Nomor satu adalah sabar dan ikhlas. Karena wabah ini nggak cuma terjadi di Indonesia, tapi juga terjadi di seluruh dunia. Nomor dua, tetap jaga stamina, jangan diforsir.

Yang ketiga, tetap harus balance antara olahraga dan istirahat, karena saya lihat beberapa tempat overload. Terakhir, masing-masing dari kita menjaga diri, jangan sampai protokol kesehatan ini dimaknai sebagai sesuatu yang rumit dan merepotkan.

Padahal ini dibutuhkan untuk kita supaya bertahan hidup dan menang melawan pandemi ini. Dalam jangka yang panjang, kan nggak tahu kita kapan selesai. Minimal setahun ke depan deh.

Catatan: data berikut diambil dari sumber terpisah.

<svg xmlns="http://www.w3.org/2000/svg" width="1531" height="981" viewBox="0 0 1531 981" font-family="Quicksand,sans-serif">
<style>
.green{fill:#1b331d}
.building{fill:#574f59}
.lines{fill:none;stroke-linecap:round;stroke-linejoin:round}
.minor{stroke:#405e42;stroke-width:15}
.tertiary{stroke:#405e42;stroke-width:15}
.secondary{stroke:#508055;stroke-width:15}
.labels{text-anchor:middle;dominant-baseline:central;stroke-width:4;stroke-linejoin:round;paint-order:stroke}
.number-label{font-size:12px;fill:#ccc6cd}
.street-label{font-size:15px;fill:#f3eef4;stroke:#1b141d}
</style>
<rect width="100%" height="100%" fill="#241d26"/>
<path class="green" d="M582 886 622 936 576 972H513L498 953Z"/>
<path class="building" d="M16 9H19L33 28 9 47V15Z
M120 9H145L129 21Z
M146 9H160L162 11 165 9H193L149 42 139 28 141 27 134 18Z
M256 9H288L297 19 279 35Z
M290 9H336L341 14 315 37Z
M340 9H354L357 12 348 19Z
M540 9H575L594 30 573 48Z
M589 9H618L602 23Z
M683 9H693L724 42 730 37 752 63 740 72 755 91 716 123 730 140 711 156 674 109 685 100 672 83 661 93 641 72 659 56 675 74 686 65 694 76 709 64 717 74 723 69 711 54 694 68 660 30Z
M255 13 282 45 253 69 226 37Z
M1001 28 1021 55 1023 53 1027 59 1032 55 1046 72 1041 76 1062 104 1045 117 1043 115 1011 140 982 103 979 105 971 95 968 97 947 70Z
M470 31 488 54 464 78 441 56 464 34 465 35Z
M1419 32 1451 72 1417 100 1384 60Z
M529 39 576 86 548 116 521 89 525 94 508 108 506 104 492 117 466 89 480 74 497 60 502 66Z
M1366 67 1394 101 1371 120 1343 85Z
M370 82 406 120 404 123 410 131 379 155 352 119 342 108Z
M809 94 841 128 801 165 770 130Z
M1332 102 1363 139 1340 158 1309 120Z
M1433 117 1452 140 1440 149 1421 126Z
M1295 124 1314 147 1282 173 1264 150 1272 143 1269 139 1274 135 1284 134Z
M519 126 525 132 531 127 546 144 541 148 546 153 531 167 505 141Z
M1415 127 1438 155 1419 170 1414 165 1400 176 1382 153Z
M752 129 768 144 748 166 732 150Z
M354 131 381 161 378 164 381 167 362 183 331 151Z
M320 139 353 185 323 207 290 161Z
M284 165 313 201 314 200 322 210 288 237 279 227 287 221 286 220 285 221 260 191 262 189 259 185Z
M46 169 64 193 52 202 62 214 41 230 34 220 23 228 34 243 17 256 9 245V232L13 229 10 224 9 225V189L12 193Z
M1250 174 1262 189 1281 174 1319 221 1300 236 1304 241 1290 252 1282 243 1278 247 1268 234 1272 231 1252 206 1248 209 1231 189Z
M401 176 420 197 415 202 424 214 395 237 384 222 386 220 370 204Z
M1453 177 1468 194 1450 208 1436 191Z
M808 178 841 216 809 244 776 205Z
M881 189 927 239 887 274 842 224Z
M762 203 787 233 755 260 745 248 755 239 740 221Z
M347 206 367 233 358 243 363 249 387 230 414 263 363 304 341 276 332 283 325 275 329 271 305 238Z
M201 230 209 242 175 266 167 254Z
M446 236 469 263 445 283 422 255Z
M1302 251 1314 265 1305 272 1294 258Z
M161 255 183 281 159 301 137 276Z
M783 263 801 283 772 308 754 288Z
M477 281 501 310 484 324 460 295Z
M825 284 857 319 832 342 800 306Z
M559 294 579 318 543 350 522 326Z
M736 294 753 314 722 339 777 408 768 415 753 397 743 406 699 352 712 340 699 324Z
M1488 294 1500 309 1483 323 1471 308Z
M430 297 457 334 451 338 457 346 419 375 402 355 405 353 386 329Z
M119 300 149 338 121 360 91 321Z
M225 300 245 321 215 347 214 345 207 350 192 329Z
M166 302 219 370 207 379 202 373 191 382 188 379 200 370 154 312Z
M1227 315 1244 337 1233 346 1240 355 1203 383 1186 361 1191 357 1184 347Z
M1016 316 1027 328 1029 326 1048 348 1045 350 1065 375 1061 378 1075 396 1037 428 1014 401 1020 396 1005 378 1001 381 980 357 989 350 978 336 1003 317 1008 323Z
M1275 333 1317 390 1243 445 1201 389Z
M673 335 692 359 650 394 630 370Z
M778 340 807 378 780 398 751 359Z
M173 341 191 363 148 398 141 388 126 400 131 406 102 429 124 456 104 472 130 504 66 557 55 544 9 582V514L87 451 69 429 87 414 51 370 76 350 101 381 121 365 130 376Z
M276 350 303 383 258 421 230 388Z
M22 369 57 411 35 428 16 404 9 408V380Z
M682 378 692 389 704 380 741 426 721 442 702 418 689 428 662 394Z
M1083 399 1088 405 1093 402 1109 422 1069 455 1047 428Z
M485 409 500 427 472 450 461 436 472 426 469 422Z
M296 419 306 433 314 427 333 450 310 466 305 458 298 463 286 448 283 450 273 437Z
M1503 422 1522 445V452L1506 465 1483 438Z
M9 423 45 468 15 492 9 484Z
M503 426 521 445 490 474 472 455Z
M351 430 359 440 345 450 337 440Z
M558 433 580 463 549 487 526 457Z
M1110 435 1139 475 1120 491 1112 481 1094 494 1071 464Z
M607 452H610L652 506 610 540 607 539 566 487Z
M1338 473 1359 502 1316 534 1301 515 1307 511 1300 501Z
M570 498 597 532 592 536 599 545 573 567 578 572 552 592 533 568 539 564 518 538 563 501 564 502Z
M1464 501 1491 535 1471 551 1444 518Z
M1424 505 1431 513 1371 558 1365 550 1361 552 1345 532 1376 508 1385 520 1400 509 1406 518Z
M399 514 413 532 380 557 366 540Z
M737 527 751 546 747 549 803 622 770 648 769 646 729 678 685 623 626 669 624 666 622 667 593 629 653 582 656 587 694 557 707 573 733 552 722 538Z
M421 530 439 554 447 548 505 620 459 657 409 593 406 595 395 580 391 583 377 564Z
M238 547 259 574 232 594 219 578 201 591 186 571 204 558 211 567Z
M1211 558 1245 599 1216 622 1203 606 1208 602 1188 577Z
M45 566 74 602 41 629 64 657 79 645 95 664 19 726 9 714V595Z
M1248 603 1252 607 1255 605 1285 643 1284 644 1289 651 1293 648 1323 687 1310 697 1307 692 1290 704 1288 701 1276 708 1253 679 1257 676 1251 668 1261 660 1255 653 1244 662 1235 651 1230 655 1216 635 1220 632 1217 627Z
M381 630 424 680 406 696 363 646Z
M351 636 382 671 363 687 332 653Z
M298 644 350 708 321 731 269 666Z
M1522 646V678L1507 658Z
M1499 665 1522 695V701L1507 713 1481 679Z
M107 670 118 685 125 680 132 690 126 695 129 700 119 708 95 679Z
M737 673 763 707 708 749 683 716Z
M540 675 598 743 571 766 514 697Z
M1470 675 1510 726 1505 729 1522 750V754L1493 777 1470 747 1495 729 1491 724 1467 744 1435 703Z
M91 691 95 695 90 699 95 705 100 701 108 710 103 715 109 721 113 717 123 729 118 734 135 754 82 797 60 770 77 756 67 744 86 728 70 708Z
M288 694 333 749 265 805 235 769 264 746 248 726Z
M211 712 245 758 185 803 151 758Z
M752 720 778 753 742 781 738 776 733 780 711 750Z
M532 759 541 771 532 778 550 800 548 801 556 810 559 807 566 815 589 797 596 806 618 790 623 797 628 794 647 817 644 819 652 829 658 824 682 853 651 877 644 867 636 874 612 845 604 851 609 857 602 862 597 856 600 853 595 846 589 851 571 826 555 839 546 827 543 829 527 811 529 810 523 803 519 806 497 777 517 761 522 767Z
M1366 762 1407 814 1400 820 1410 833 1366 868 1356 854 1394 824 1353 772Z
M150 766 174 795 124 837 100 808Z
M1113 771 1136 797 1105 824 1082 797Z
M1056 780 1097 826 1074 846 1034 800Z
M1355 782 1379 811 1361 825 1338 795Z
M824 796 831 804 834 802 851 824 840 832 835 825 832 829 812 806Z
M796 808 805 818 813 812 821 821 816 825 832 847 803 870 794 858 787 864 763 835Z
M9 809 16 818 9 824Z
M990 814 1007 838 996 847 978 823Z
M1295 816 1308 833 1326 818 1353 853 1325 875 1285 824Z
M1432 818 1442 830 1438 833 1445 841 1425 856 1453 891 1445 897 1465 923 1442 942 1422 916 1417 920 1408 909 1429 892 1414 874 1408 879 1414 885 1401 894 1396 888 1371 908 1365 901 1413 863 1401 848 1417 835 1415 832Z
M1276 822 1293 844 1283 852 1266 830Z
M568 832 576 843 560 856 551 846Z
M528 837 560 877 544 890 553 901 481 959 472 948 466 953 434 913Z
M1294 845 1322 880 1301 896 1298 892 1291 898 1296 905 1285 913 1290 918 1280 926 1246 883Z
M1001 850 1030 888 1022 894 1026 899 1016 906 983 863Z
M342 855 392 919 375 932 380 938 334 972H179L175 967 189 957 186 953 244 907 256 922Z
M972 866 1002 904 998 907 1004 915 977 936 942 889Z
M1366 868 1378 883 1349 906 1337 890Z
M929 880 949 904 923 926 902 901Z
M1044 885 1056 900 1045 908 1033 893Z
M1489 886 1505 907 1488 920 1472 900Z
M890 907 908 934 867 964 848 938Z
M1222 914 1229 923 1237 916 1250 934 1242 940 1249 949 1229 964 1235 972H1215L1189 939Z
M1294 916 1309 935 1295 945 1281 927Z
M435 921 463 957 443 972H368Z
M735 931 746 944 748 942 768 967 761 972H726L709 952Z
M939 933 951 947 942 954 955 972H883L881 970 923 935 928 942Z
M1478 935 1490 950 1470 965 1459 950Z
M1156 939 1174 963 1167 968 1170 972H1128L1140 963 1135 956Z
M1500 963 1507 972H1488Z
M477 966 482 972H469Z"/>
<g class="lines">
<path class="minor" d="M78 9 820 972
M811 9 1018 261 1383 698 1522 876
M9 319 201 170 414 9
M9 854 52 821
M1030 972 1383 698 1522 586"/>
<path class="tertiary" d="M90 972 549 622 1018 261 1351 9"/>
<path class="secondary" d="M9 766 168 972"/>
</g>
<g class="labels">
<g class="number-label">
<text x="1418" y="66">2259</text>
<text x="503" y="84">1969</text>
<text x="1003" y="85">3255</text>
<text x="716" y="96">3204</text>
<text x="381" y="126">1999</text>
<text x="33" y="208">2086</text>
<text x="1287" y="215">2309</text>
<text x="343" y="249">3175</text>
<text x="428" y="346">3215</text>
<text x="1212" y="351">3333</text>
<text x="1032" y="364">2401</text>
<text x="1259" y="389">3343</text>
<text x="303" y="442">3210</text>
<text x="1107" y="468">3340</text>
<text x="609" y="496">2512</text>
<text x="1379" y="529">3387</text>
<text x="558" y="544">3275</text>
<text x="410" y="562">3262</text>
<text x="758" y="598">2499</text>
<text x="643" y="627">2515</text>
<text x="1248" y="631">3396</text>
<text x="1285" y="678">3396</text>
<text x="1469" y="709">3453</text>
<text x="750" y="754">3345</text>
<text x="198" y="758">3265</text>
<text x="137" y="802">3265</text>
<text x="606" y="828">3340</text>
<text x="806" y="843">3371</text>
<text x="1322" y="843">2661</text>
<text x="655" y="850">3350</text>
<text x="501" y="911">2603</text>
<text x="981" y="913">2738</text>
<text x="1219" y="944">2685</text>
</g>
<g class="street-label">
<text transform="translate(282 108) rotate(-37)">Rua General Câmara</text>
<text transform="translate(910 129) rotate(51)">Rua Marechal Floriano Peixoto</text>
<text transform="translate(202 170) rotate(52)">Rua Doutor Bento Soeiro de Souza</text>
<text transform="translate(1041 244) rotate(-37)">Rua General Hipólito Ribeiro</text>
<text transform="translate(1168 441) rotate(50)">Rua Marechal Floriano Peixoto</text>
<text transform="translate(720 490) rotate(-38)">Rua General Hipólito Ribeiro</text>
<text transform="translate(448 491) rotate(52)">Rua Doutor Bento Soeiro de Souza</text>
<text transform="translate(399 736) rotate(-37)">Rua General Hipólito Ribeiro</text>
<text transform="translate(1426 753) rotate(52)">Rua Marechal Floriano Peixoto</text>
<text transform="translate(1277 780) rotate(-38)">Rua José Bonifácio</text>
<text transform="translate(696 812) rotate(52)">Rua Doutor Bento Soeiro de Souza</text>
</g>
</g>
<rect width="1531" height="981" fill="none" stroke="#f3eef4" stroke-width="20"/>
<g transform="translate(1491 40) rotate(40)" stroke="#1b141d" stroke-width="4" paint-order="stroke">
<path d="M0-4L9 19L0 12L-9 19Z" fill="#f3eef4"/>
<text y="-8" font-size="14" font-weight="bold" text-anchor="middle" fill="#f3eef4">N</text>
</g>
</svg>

Kalau saya menganalogikan pandemi ini adalah seperti naik mobil saat hujan dan petir. Kalau nggak penting, nggak usah keluar rumah. Kecuali misalnya nyari nafkah, ada hal yang mendesak, itu boleh. Lalu tetap pakai masker dan jaga jarak. Jangan sembarangan keluar dan wajib menghindari tempat yang ramai.

Mau kerja? Boleh, silakan saja, tapi perhatikan protokol kesehatan. Jadi harus ada jembatan antara pandemi dengan aktivitas sehari-hari kita, misalnya, apakah harus WFH dan sebagainya. Mau nggak mau ini kita hidup setahun atau bahkan dua tahun ke depan masih akan seperti ini. Jadi memang perlu pembiasaan.